Related Work & Insights¶
- vs. SFDA-DE: SFDA-DE performs adaptation via distribution estimation but lacks a debiasing mechanism, failing completely under dominant bias (CL often stalls at 50%, PxAP drops below source-only). SFDA-DeP's forgetting mechanism directly addresses this root cause.
- vs. ERL/RGV: ERL uses regularization to stabilize training; RGV employs generative replay.
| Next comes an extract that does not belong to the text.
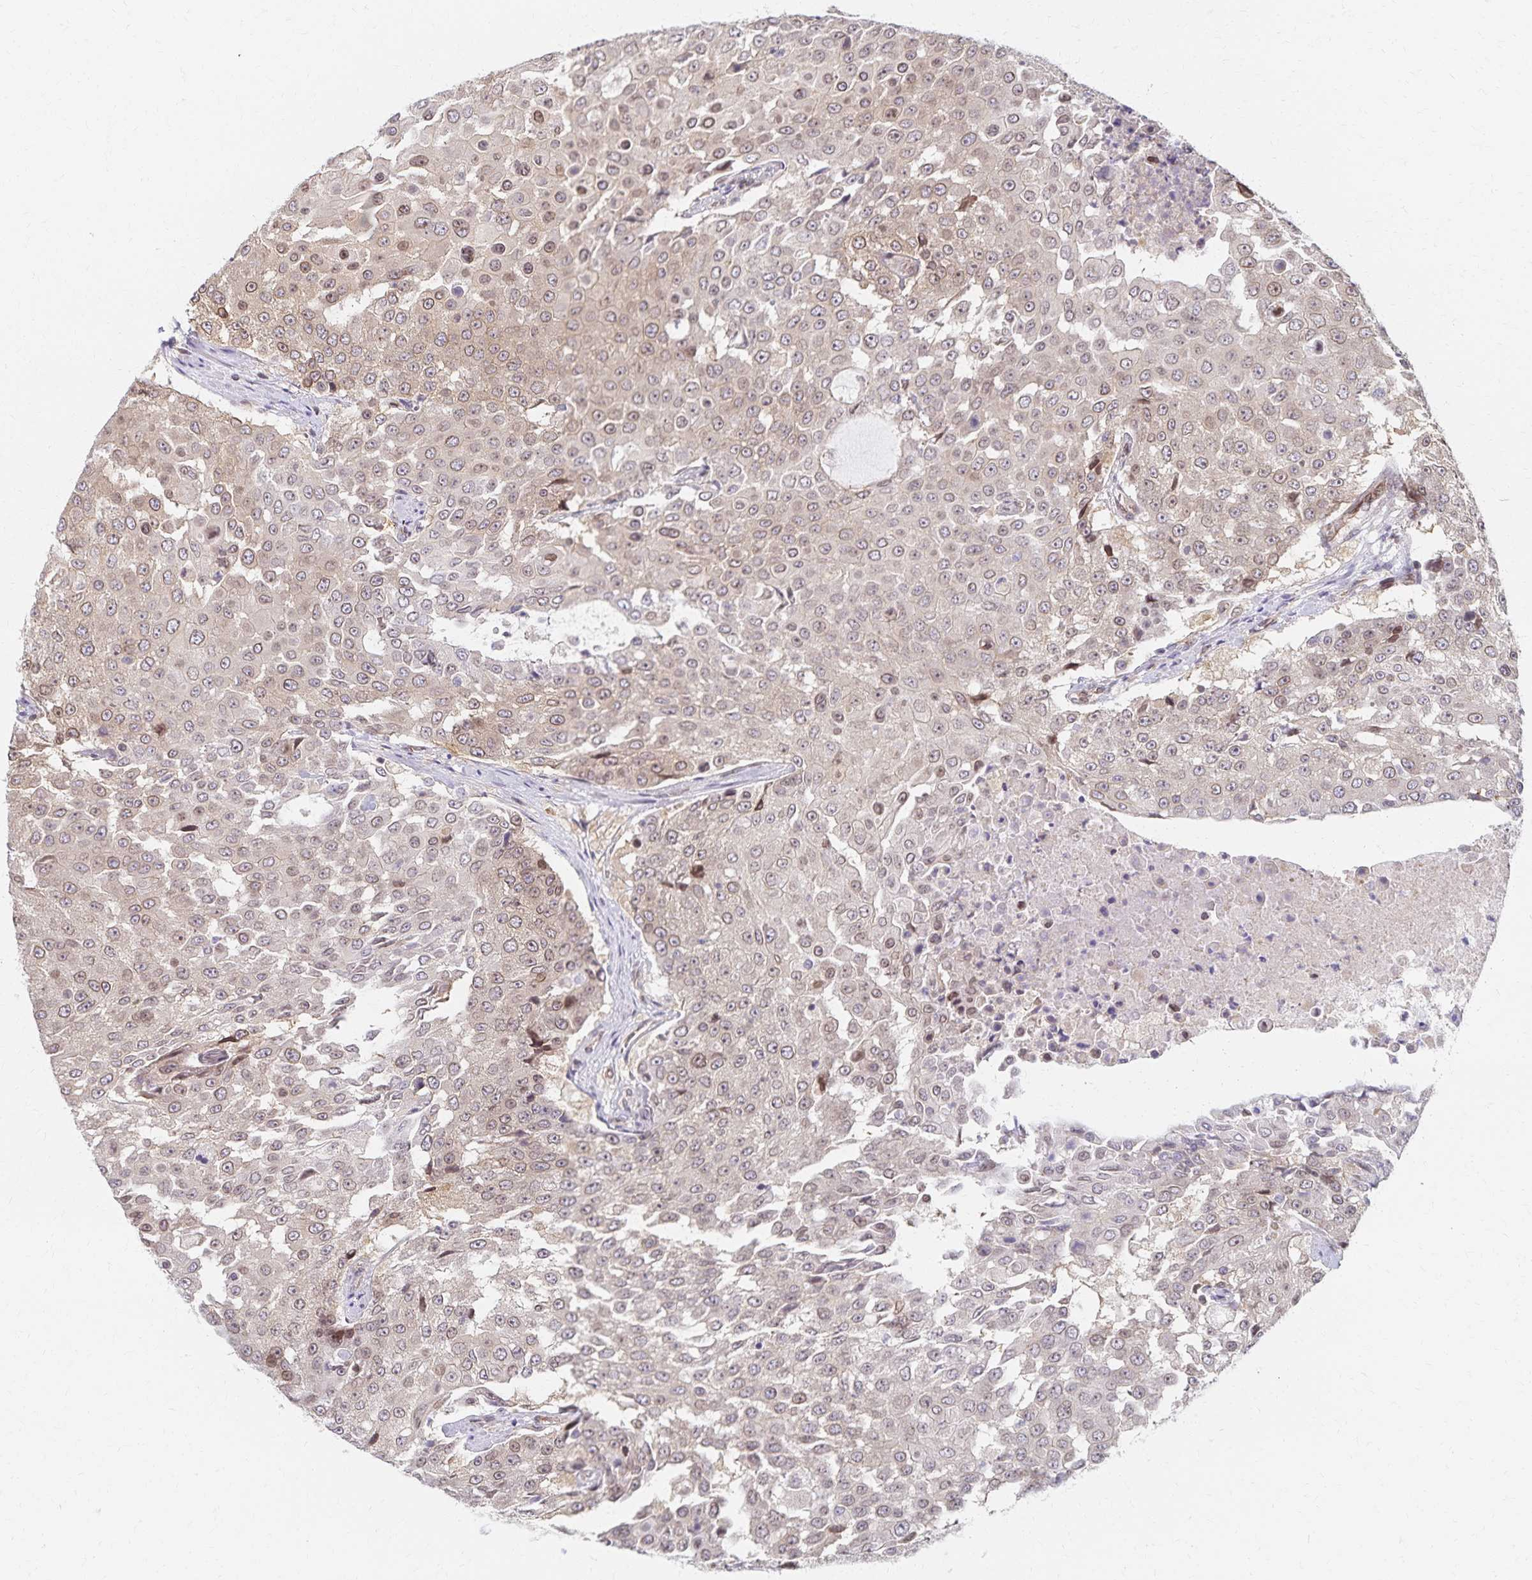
{"staining": {"intensity": "weak", "quantity": "25%-75%", "location": "cytoplasmic/membranous,nuclear"}, "tissue": "urothelial cancer", "cell_type": "Tumor cells", "image_type": "cancer", "snomed": [{"axis": "morphology", "description": "Urothelial carcinoma, High grade"}, {"axis": "topography", "description": "Urinary bladder"}], "caption": "Urothelial cancer tissue reveals weak cytoplasmic/membranous and nuclear staining in approximately 25%-75% of tumor cells, visualized by immunohistochemistry.", "gene": "RAB9B", "patient": {"sex": "female", "age": 63}}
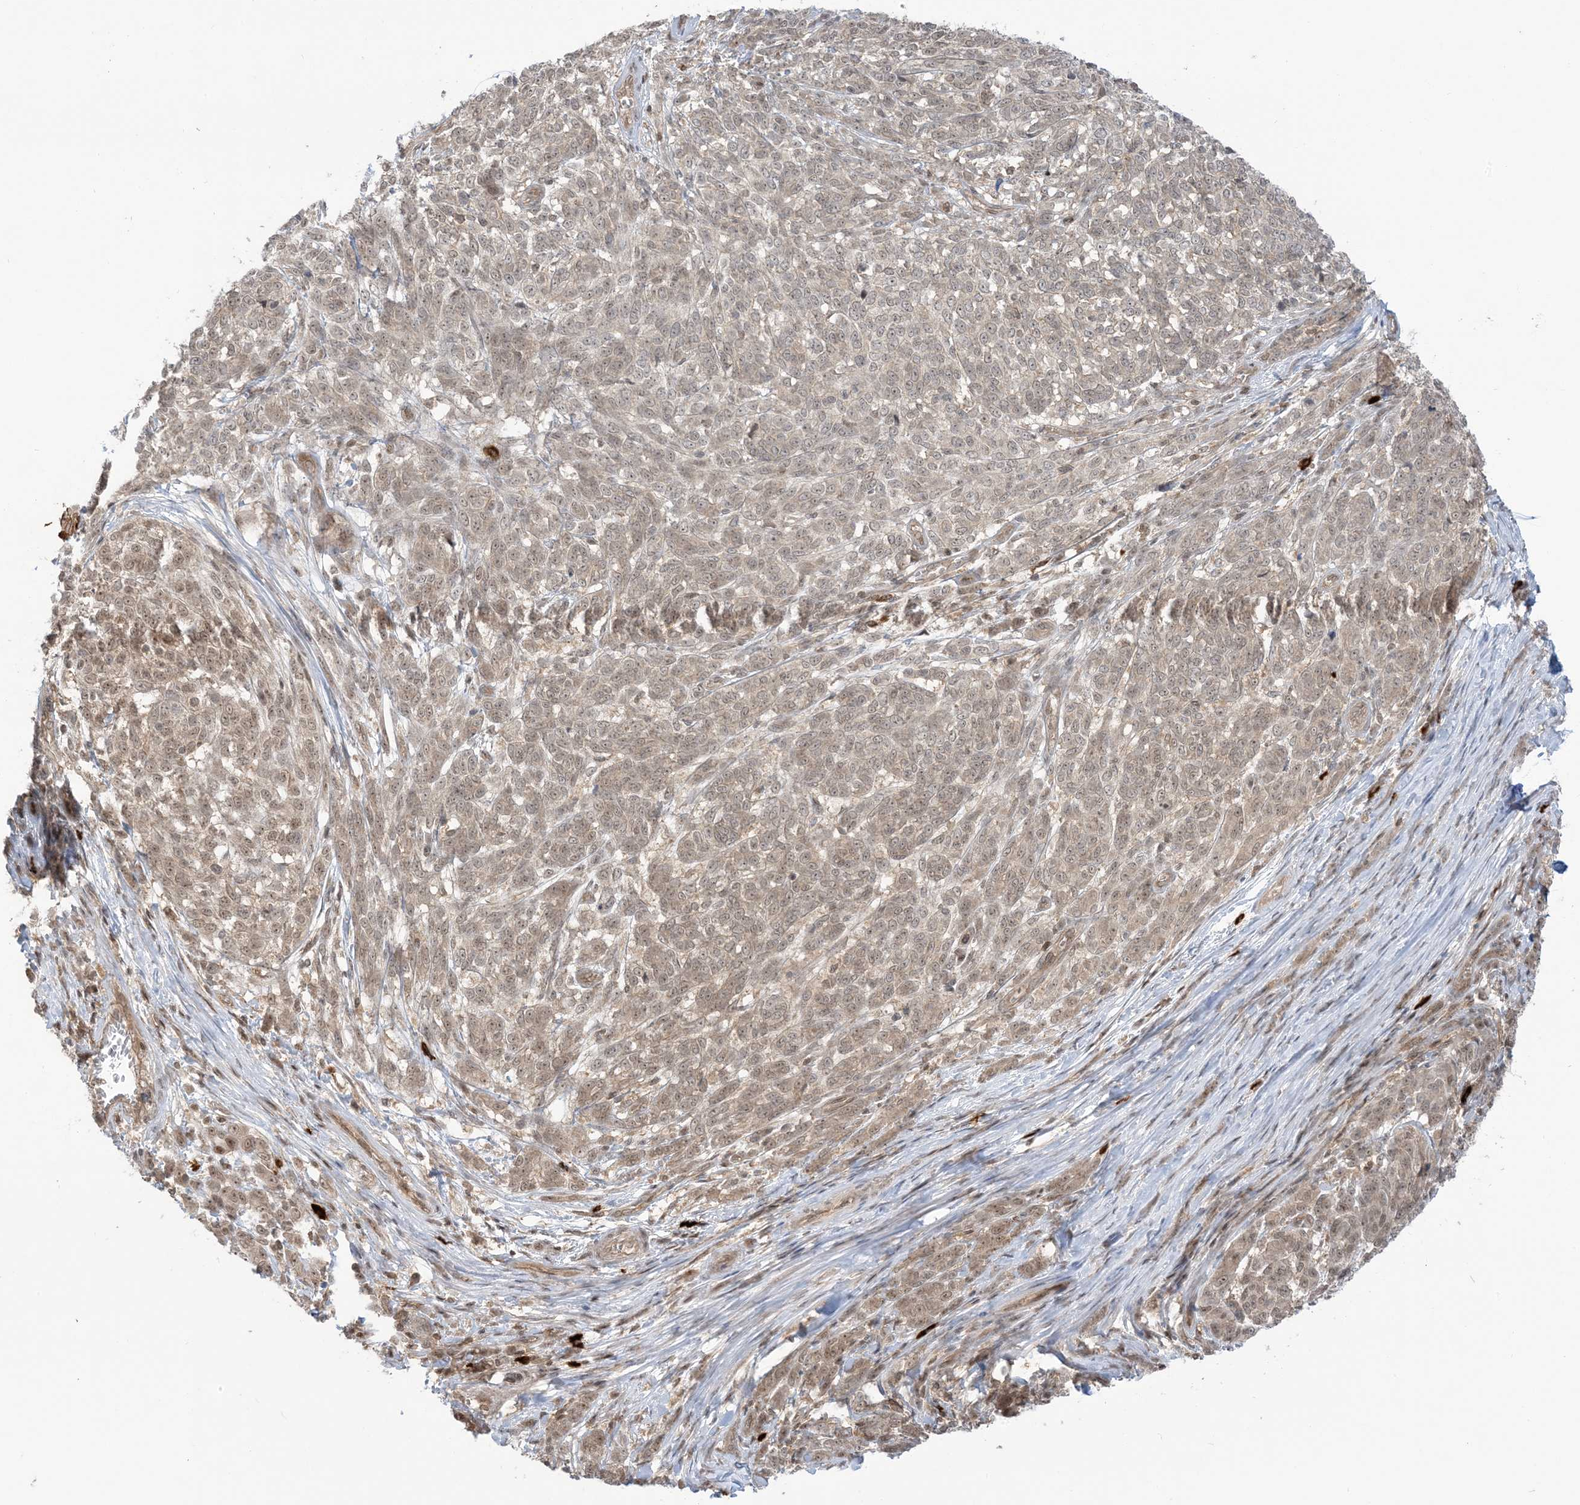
{"staining": {"intensity": "moderate", "quantity": "25%-75%", "location": "nuclear"}, "tissue": "melanoma", "cell_type": "Tumor cells", "image_type": "cancer", "snomed": [{"axis": "morphology", "description": "Malignant melanoma, NOS"}, {"axis": "topography", "description": "Skin"}], "caption": "A medium amount of moderate nuclear positivity is seen in about 25%-75% of tumor cells in malignant melanoma tissue.", "gene": "PPP1R7", "patient": {"sex": "male", "age": 49}}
Neither explicitly handles class prediction imbalance, and both remain ineffective under strong domain shift.
- vs. Machine Unlearning (Basak & Yin, ECCV'24): Conventional machine unlearning removes knowledge of specific classes or data. SFDA-DeP innovatively repurposes the unlearning mechanism to reshape decision boundaries rather than erase knowledge.
- Insights: The forget/retain dual-set strategy can be generalized to other self-training scenarios with pseudo-label bias, such as long-tailed distributions in semi-supervised learning or class imbalance in self-supervised pretraining.
Rating¶
- Novelty: ⭐⭐⭐⭐ The transfer of machine unlearning to prediction debiasing is novel, though the overall framework is relatively straightforward.
- Experimental Thoroughness: ⭐⭐⭐⭐ Three datasets, three WSOL models, four SFDA baselines, with thorough ablation and qualitative analysis.
- Writing Quality: ⭐⭐⭐⭐ Problem motivation is clearly articulated; Fig. 1 diagnosis is compelling; mathematical notation is rigorous.
- Value: ⭐⭐⭐⭐ Identifies the core failure mode of SFDA in pathology and provides an effective solution with strong practical utility.